◆ WHAT YOU WILL DO: From the entries below, write out exactly the lines between the line holding "ring tip: (242, 178)" and the line holding "pinky pip: (232, 322)", inclusive, excluding any pictures.

◆ RECORD EXTRACTS:
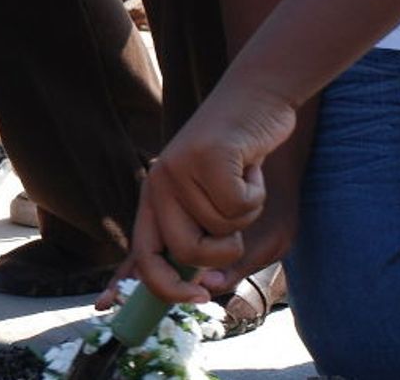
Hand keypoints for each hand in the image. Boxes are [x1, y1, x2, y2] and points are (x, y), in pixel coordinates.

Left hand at [125, 81, 298, 304]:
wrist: (256, 99)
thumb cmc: (243, 161)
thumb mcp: (227, 209)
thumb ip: (214, 248)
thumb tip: (207, 286)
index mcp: (157, 201)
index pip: (143, 255)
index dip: (154, 286)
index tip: (178, 300)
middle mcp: (159, 186)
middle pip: (186, 251)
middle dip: (224, 250)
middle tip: (238, 216)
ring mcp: (177, 169)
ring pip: (221, 229)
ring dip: (248, 210)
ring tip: (242, 178)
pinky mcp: (205, 156)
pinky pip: (239, 203)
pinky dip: (257, 191)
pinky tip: (250, 164)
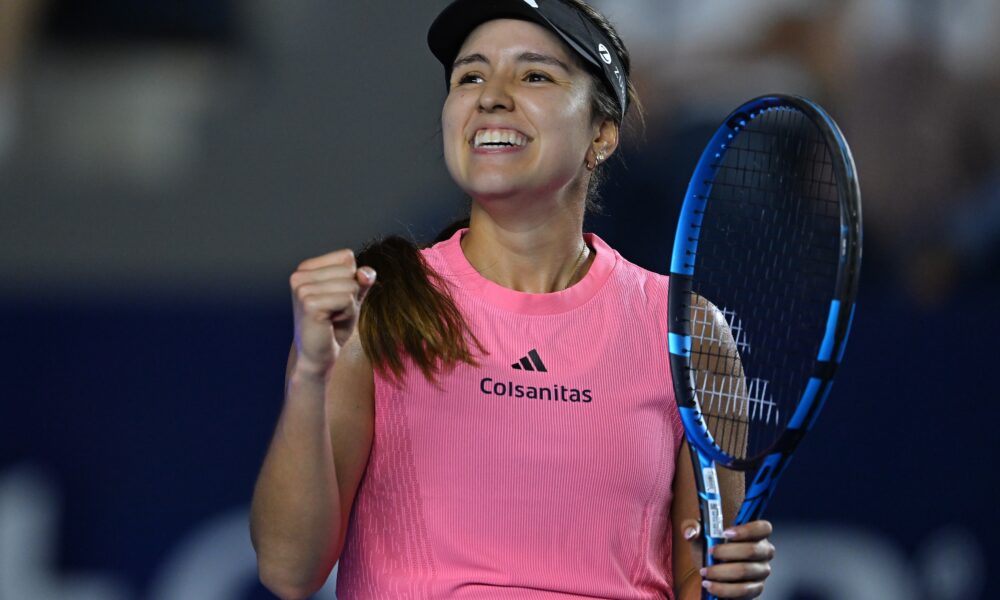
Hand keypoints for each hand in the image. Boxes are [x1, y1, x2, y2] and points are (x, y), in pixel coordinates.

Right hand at [289, 249, 376, 375]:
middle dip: (350, 294)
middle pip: (349, 270)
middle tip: (334, 312)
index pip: (346, 257)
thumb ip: (361, 280)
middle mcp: (299, 274)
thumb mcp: (352, 296)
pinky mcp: (309, 303)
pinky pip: (347, 299)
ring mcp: (302, 288)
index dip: (351, 279)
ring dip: (349, 306)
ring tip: (332, 318)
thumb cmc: (334, 325)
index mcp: (306, 268)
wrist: (318, 355)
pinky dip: (347, 313)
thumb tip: (366, 272)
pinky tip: (331, 323)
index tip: (336, 299)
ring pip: (350, 285)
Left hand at [681, 519, 773, 598]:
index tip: (725, 533)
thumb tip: (690, 532)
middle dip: (727, 552)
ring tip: (705, 571)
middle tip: (710, 552)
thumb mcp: (700, 534)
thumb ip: (693, 527)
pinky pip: (742, 590)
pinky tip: (710, 585)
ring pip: (745, 571)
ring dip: (721, 572)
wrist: (710, 571)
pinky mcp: (755, 589)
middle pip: (752, 550)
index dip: (747, 530)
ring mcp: (761, 571)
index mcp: (755, 534)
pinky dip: (723, 589)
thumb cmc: (710, 548)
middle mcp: (763, 552)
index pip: (763, 528)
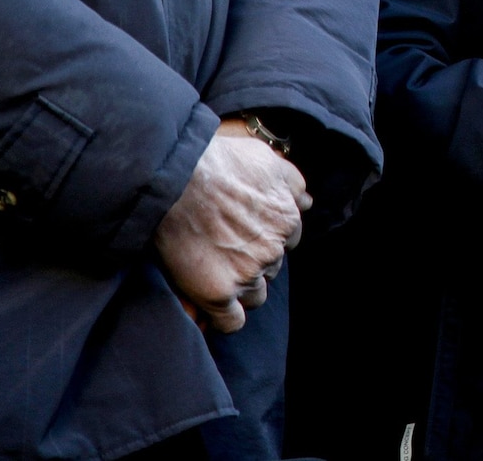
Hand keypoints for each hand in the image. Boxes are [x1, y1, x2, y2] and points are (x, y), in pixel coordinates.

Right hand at [154, 122, 310, 332]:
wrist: (176, 181)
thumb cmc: (217, 164)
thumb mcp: (265, 160)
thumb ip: (291, 182)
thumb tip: (306, 201)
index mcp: (287, 218)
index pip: (289, 240)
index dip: (268, 238)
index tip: (247, 235)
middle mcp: (273, 249)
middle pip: (272, 268)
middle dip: (254, 262)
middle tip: (226, 251)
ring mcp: (247, 273)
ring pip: (256, 295)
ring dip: (241, 289)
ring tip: (216, 275)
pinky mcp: (218, 293)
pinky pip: (232, 322)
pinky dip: (225, 318)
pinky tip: (213, 306)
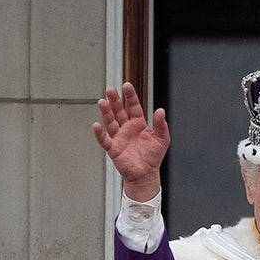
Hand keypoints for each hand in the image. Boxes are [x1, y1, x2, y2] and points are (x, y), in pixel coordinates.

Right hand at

◆ REPLY TO THE TASK:
ring tip: (242, 178)
pinky mcp: (205, 156)
pinky pip: (239, 203)
pinky dip: (257, 191)
pinky tip: (250, 164)
Hand keypoints for each hand in the image. Boxes are [x1, y1, x2, y2] and points are (x, y), in pixel coordinates.

Right hand at [289, 249, 376, 375]:
middle dip: (350, 294)
middle pip: (349, 270)
middle tip: (334, 312)
index pip: (346, 257)
thumb ip: (361, 280)
middle mcp: (299, 274)
thumb mcp: (352, 296)
pinky mcp: (309, 303)
pinky pip: (347, 299)
ring mcp: (302, 288)
index dip: (351, 279)
ring dip: (349, 306)
ring tip: (332, 318)
thumb cmc: (334, 325)
index mcp: (306, 268)
wrist: (318, 355)
pinky dip: (347, 313)
thumb tip: (366, 272)
pinky tip: (331, 323)
index tip: (336, 299)
ring pip: (350, 285)
Left hand at [681, 519, 773, 598]:
index tip: (725, 533)
thumb tip: (690, 532)
middle dip: (727, 552)
ring tip: (705, 571)
middle tip: (710, 552)
thumb mcp: (700, 534)
thumb ip: (693, 527)
pinky pip: (742, 590)
pinky tip: (710, 585)
ring pip: (745, 571)
ring dip: (721, 572)
wrist: (710, 571)
pinky mcp: (755, 589)
middle pip: (752, 550)
index dip: (747, 530)
ring mcp: (761, 571)
index mcp: (755, 534)
pinky dip: (723, 589)
thumb cmc: (710, 548)
middle mcp: (763, 552)
index pip: (763, 528)
Hand keypoints for each hand in the image. Boxes are [x1, y1, x2, y2] and points are (x, y), in pixel coordinates.

Right hand at [154, 122, 310, 332]:
wrist: (176, 181)
thumb cmc: (217, 164)
thumb mcp: (265, 160)
thumb ip: (291, 182)
thumb tip: (306, 201)
index mcp: (287, 218)
index pip: (289, 240)
index dip: (268, 238)
index tip: (247, 235)
middle mcp: (273, 249)
middle pip: (272, 268)
middle dip: (254, 262)
middle tip: (226, 251)
ring mcp: (247, 273)
ring pip: (256, 295)
ring dip: (241, 289)
ring tip: (216, 275)
pinky mcp: (218, 293)
pinky pip: (232, 322)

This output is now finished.